When the Chafetz Chaim zl, became eighty years old, he gathered together his children, his students and his close friends and he made the following declaration: "Today, I have become eighty years old. You must all be wondering why I have called together this august group. Certainly, I am not one to celebrate with a birthday party. Why, then, are you here? Let me tell you why I am doing this. When I published my volume of Shemiras HaLashon, describing the sin of speaking lashon hora, its effect and consequences, I was not simply preaching to others while personally ignoring the message. No! I was meticulous in guarding my tongue, in being careful not to say anything that might be misconstrued as disparaging, but I was afraid. What would I do if I were to die prematurely? What would people say? Here I am underscoring the Chazal that equates long life as a reward for guarding one's tongue, and I, its primary expositor and publicist, dies young? I would have been called a charlatan. Look! The Chafetz Chaim died young! Can you imagine the chillul Hashem, desecration of Hashem's Name that would have resulted from this? Now that I have reached the age of eighty years, I can say, Baruch Hashem, the Name of Heaven will not be profaned."

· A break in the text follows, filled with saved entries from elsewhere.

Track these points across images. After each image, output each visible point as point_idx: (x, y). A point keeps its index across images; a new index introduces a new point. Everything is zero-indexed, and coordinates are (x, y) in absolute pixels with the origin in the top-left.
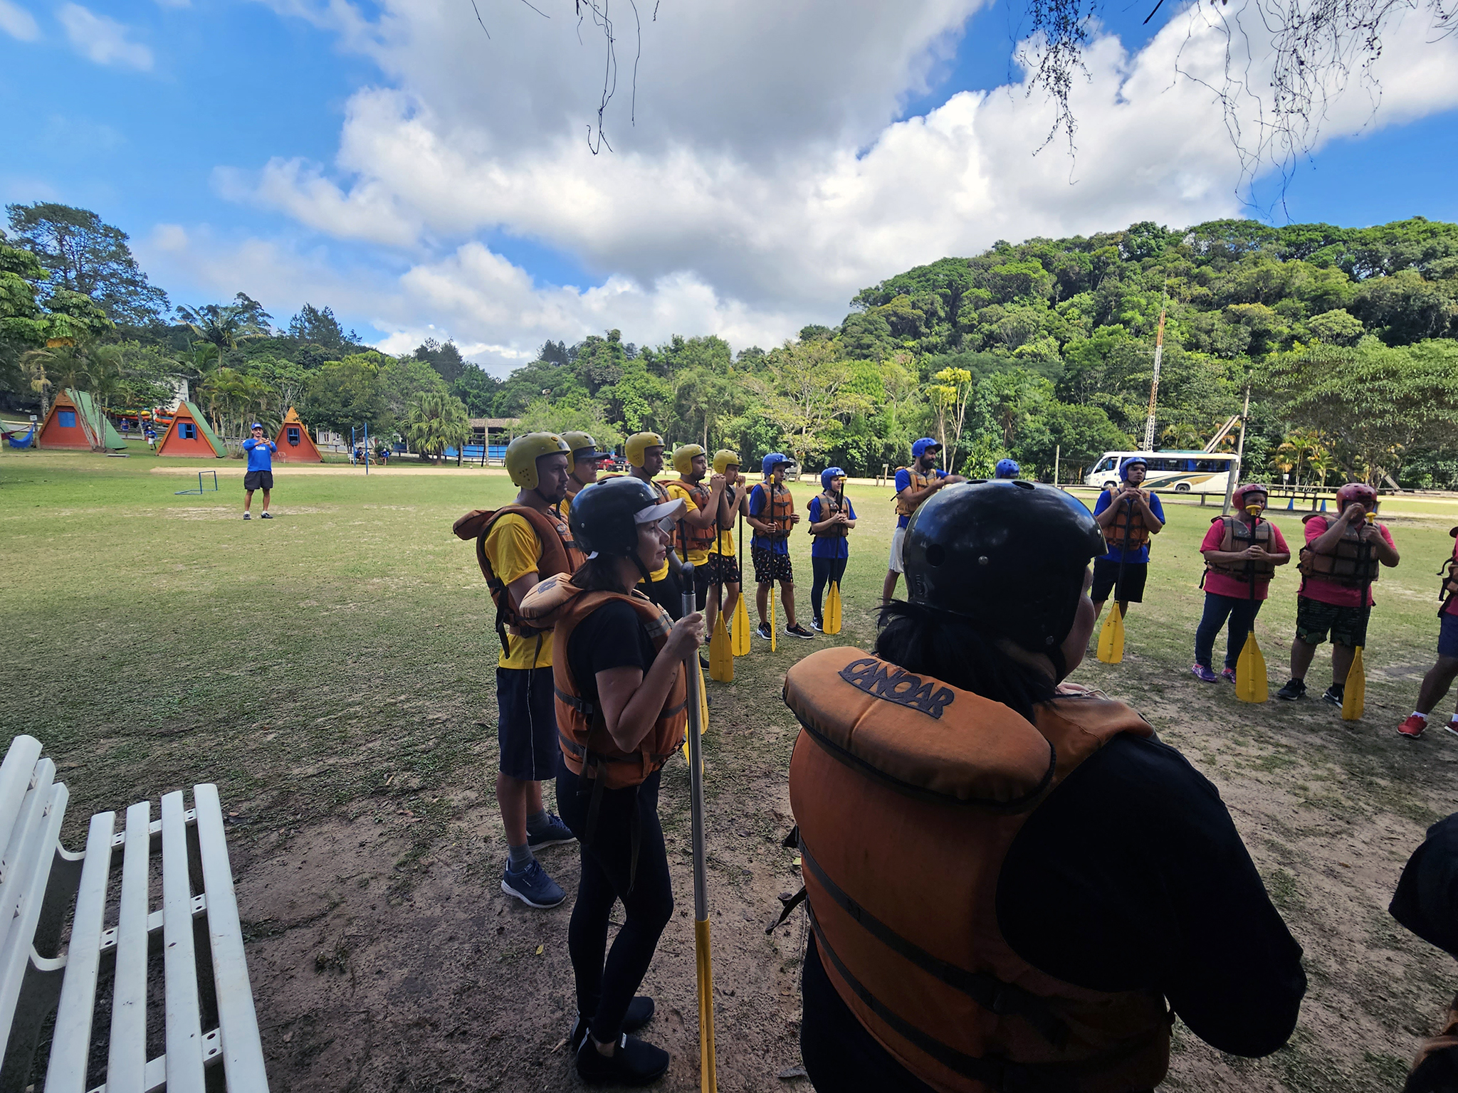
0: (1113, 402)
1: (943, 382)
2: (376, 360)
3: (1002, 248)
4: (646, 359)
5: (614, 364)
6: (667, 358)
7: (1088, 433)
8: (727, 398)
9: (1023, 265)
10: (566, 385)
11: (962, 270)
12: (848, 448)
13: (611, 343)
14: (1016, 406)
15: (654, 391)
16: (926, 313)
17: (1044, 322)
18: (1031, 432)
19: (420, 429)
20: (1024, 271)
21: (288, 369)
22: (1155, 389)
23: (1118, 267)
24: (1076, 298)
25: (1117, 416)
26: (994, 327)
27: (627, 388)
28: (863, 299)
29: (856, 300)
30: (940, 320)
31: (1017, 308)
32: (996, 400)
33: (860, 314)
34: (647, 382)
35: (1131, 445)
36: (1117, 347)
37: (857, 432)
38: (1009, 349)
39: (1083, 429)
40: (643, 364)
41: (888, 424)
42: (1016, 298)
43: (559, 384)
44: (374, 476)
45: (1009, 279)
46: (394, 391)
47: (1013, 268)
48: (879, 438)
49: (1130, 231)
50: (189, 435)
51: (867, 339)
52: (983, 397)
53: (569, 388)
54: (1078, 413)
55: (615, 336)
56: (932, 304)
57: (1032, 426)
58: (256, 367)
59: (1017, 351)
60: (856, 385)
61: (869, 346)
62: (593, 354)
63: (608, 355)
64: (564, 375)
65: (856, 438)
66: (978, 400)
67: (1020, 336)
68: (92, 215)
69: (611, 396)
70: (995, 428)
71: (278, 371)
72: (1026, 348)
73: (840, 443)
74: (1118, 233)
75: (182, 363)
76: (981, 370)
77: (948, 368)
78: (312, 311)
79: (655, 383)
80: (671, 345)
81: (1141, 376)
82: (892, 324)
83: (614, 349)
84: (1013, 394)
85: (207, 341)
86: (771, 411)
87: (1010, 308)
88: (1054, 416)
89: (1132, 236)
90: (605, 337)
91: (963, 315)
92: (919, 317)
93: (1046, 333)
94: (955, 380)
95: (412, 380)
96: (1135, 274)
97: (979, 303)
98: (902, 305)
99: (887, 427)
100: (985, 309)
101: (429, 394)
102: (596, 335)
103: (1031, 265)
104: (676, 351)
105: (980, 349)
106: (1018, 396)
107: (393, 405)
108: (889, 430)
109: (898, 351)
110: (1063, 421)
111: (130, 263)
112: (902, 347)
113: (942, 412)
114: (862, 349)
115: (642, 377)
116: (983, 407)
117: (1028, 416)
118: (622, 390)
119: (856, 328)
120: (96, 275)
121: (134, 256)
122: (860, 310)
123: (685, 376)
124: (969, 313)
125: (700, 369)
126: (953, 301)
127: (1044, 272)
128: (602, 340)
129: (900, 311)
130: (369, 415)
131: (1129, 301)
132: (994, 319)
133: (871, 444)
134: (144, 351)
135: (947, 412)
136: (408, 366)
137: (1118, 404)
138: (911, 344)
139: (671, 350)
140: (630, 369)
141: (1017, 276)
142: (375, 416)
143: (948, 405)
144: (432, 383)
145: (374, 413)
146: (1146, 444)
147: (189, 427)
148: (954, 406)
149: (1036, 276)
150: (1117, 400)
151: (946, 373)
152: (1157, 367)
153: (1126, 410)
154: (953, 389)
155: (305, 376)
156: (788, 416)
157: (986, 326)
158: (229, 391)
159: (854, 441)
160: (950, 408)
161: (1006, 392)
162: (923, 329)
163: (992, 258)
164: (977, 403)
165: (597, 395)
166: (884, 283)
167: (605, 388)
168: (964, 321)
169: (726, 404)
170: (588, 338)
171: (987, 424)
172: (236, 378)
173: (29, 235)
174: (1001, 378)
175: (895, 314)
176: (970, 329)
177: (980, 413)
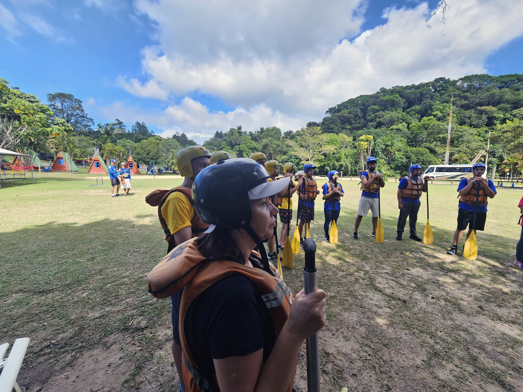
0: (431, 146)
1: (362, 140)
2: (158, 139)
3: (383, 91)
4: (251, 135)
5: (239, 137)
6: (258, 135)
7: (421, 158)
8: (280, 148)
9: (392, 96)
10: (223, 146)
11: (368, 99)
12: (325, 166)
13: (239, 131)
14: (392, 149)
15: (254, 147)
16: (354, 115)
17: (401, 117)
18: (398, 158)
19: (173, 163)
20: (392, 98)
21: (130, 143)
22: (448, 141)
23: (430, 95)
24: (413, 108)
25: (432, 151)
26: (381, 120)
27: (244, 146)
28: (330, 112)
29: (327, 112)
30: (360, 117)
31: (390, 112)
32: (383, 147)
33: (329, 117)
34: (251, 144)
35: (439, 163)
36: (432, 125)
37: (329, 160)
38: (387, 128)
39: (419, 157)
40: (250, 137)
41: (341, 157)
42: (389, 109)
43: (220, 145)
44: (156, 179)
45: (387, 101)
46: (164, 149)
47: (387, 97)
48: (338, 162)
49: (435, 81)
50: (98, 166)
51: (332, 126)
52: (378, 145)
53: (224, 147)
54: (417, 151)
55: (240, 128)
56: (356, 112)
57: (398, 156)
58: (120, 143)
59: (390, 128)
60: (328, 142)
61: (332, 129)
62: (232, 135)
63: (237, 135)
64: (222, 142)
65: (328, 162)
66: (376, 147)
67: (392, 122)
68: (72, 95)
69: (238, 149)
70: (383, 157)
71: (127, 144)
72: (394, 127)
73: (322, 164)
74: (430, 82)
75: (97, 142)
76: (377, 136)
77: (364, 135)
78: (138, 124)
79: (254, 144)
80: (260, 130)
81: (442, 136)
82: (341, 120)
83: (240, 133)
84: (391, 144)
85: (104, 134)
86: (297, 153)
87: (387, 112)
88: (407, 152)
89: (436, 83)
90: (236, 128)
91: (369, 116)
92: (352, 117)
93: (402, 121)
94: (367, 139)
95: (170, 145)
96: (437, 97)
97: (375, 111)
98: (345, 113)
99: (340, 158)
100: (377, 113)
101: (176, 150)
102: (233, 128)
103: (395, 96)
104: (261, 132)
105: (376, 128)
106: (392, 145)
107: (164, 154)
108: (341, 159)
109: (344, 130)
110: (411, 154)
111: (82, 110)
112: (345, 129)
113: (362, 152)
114: (330, 129)
115: (249, 142)
116: (378, 149)
117: (396, 152)
118: (242, 147)
119: (327, 122)
120: (72, 115)
121: (84, 108)
122: (329, 115)
123: (265, 141)
124: (371, 115)
125: (270, 138)
126: (365, 111)
127: (400, 98)
128: (235, 130)
129: (344, 115)
130: (156, 158)
131: (436, 108)
132: (381, 117)
133: (334, 164)
134: (85, 138)
135: (364, 152)
136: (169, 141)
137: (433, 147)
138: (349, 127)
139: (260, 132)
140: (245, 140)
141: (390, 100)
142: (158, 158)
143: (364, 149)
144: (177, 146)
145: (157, 157)
146: (446, 162)
147: (98, 163)
148: (367, 149)
149: (397, 100)
150: (432, 146)
151: (363, 137)
152: (449, 132)
153: (436, 149)
154: (366, 143)
155: (135, 145)
156: (304, 154)
157: (378, 120)
158: (111, 151)
159: (328, 163)
160: (365, 150)
161: (388, 143)
162: (353, 121)
163: (380, 94)
164: (376, 148)
165: (233, 149)
166: (338, 105)
167: (236, 146)
168: (369, 118)
169: (280, 151)
170: (230, 129)
171: (380, 156)
172: (113, 146)
173: (53, 103)
174: (385, 138)
175: (342, 116)
176: (372, 121)
177: (377, 152)
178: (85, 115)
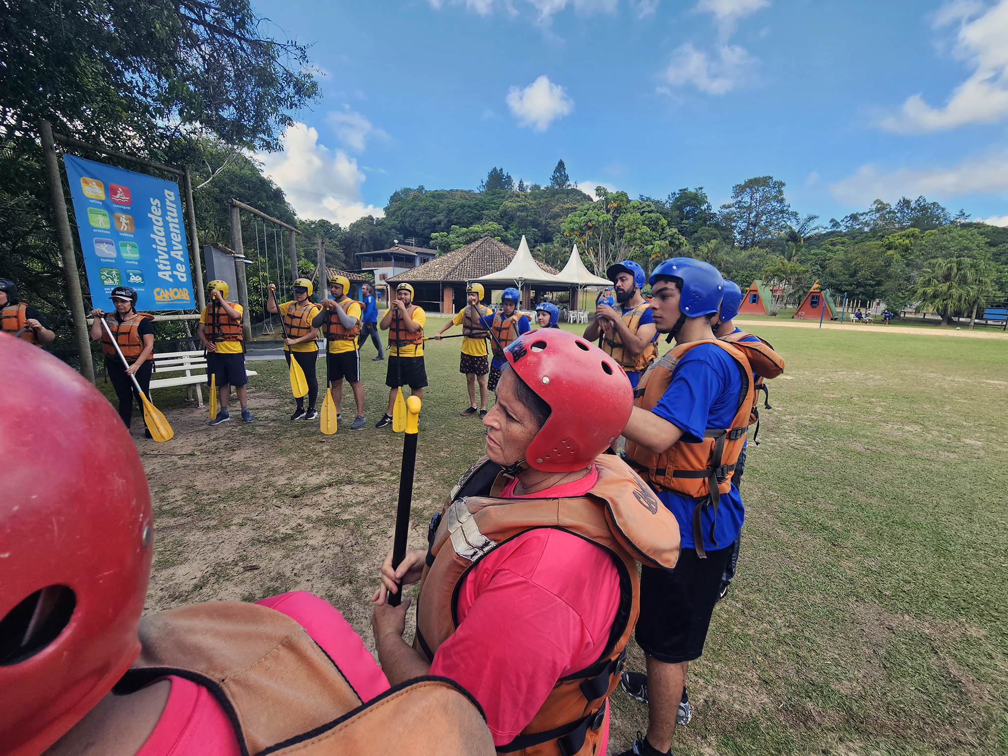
50: (754, 301)
68: (770, 178)
107: (915, 273)
121: (785, 195)
147: (755, 296)
178: (785, 208)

The Chafetz Chaim was a tzaddik without peer; he lived to be almost one hundred years old. His entire life was a lesson in middas ha'chesed, attribute of kindness, as he lived and breathed for the Jewish People. He wrote his magnum opus, the Mishnah Berurah, which is a sefer, literary work, on halachah that is important for everyone - even the greatest and most erudite Torah scholars. Yet, originally it was written for the purpose of teaching the average Jew how to live and how to observe halachah. It was a labor of love, and a consummate act of chesed. He also wrote the Machne Yisrael, a handbook for the Jewish soldier, which halachically addresses the soldier's needs as he goes into battle. The life of the Chofetz Chaim is an example of a life lived for Klal Yisrael.
Az yeranenu atzei ya'ar
When the world community recognizes Hashem, when the End of the Days, which has long been predicted by the Neviim, prophets, becomes a reality, the joy in the world will be unprecedented. The oceans and cultivated fields and everything in them will jubilate, as well as the trees of the forest, representing all the uncultivated components of nature. Why does the Psalmist underscore the word az, then? The Chafetz Chaim, zl, explains that now, when a person cuts down a tree and uses its wood for fashioning an idol or erecting an edifice to serve idol-worship, then the tree does not fulfill its G-d-given purpose on this world. On the contrary, it is used to anger its Creator. When Hashem's reign spreads to the entire world, His monarchy will be accepted by all nations. They will all "tremble before Him," as the new world order is ushered in with the advent of Moshiach. Then, every creation will be used to fulfill its true G-d-given objective. Then the trees will sanctify Hashem's Name in jubilation, for they will have finally attained their true purpose.